Friday 10 November 2000

Émile Zola: L'Assommoir (1876)

Translation: Leonard Tancock, 1970
Edition:  Penguin, 1970
Review number: 680

Zola's novel caused such a commotion and was considered so immoral that its original serial publication was halted. Over the next century, it has proved sufficiently influential that the reason for this is to a large extent hidden, particularly in translation. Zola's story treats of the Parisian slums, and it is written in the language which would have been used by the characters, not in the equivalent of the exaggerated, cleaned up Cockney used by English writers but one which used the vocabulary of the streets. To use swearing and slang in literary fiction is not now something shocking, but in the 1870s it was totally unheard of to use such words in print.

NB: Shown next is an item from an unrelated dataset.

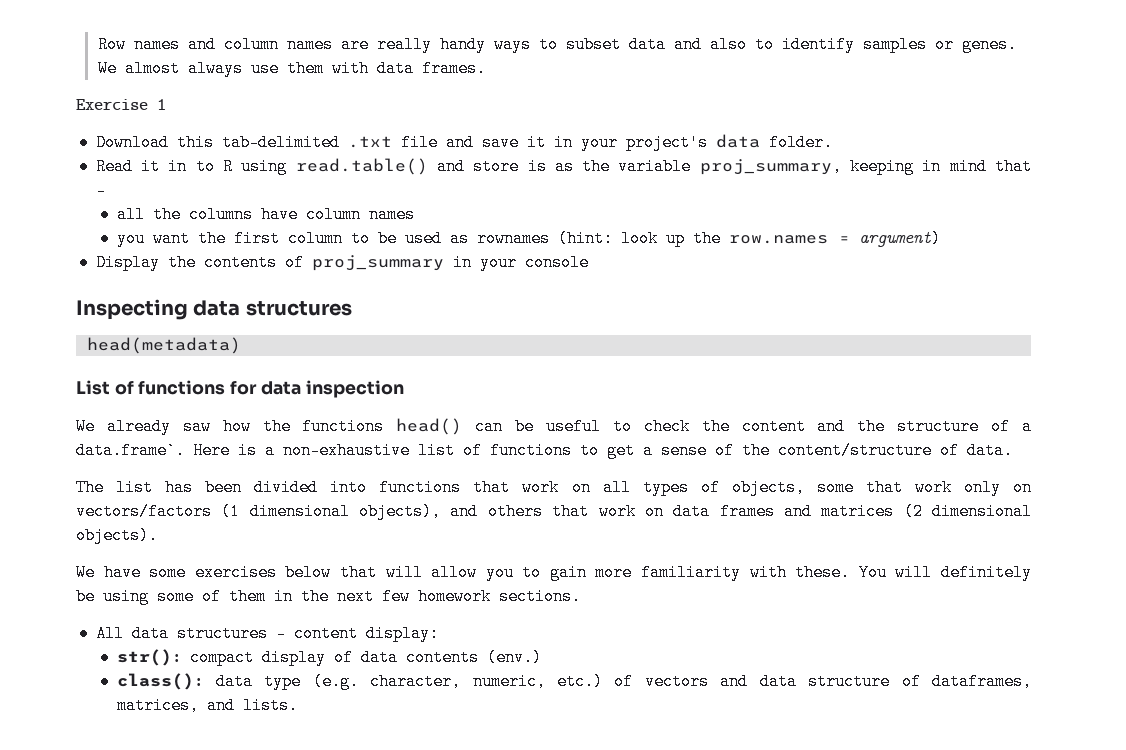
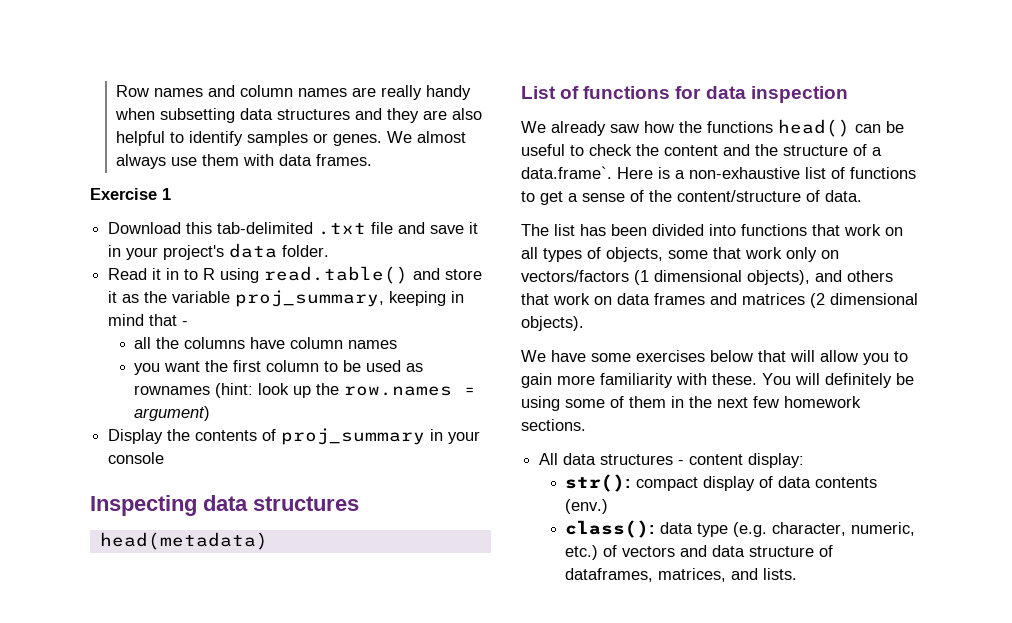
[493,36,747,53] ways to subset data and also -> [115,108,483,123] [116,131,166,146] when subsetting data structures and they are also helpful
[527,158,547,175] is -> [108,291,118,303] it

It is not just the language used in L'Assommoir which was considered shocking. There is a fair amount of sex in the novel, both inside and outside marriage, for one thing; and the whole story is the tale of a woman's gradual degredation through laziness and drink. (The title is a slang term for a shop which sells alcohol.) Gervaise is basically the principal agent of her own destruction; she is not the virtuous saint so often portrayed in novels about working class life from this period - there is no way that she has a strong enough character to rise above her circumstances. (There is one character who is a bit like this in L'Assommoir, a child who is bringing up two younger sisters despite the beatings and starvation imposed on her by her alcoholic father, and typically she does not receive any reward except an early death.) Gervaise is a more realistic character, and her background is also more realistic. It is not the evil capitalist who grinds down the workers and makes their situation impossible. Characters around Gervaise are relatively comfortable, and even she is well enough off at one point to rent a shop. The character who most nearly approximates the grasping capitalist is one of Gervaise's landlords, and he makes a point of his own poor origins.

The two great virtues of L'Assommoir are its rejection of stereotypes and Zola's vivid writing, which even comes through in translation. It is easy to see why it has had such a strong influence. It is a depressing and uncomfortable read, however, and so is the sort of novel one is pleased to have read but would probably not pick up again for a long time.